• _Aim of the task_
Everything in the listing below from the line containing "Informasjonskapslene samler statistikk" through the line containing "Kontakt oss" must be repeated exactly; the remaining lines are not wanted.

• _Information provided_
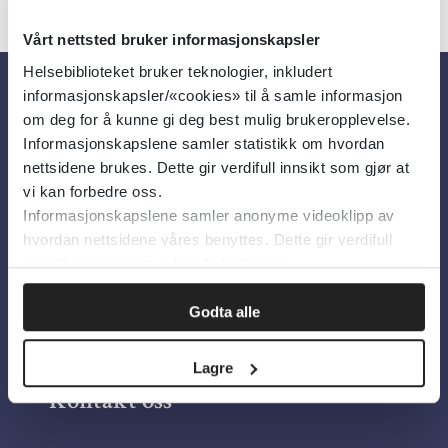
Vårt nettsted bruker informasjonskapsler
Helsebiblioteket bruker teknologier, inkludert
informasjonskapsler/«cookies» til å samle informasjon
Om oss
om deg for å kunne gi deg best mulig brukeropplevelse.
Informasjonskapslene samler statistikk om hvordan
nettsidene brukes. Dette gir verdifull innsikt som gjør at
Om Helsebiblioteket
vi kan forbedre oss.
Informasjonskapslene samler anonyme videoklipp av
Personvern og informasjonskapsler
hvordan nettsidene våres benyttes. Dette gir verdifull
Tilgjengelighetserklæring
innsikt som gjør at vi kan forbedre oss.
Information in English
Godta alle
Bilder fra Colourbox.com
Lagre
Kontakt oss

...

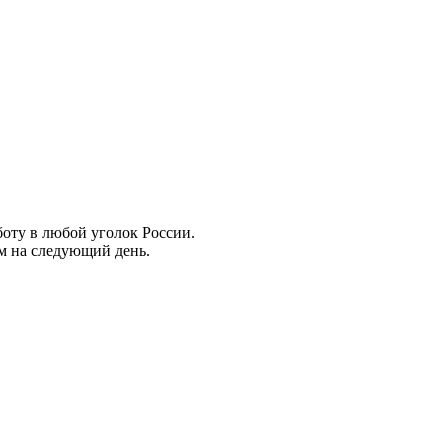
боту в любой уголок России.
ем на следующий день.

• _Exercise output_
Informasjonskapslene samler statistikk om hvordan
nettsidene brukes. Dette gir verdifull innsikt som gjør at
Om Helsebiblioteket
vi kan forbedre oss.
Informasjonskapslene samler anonyme videoklipp av
Personvern og informasjonskapsler
hvordan nettsidene våres benyttes. Dette gir verdifull
Tilgjengelighetserklæring
innsikt som gjør at vi kan forbedre oss.
Information in English
Godta alle
Bilder fra Colourbox.com
Lagre
Kontakt oss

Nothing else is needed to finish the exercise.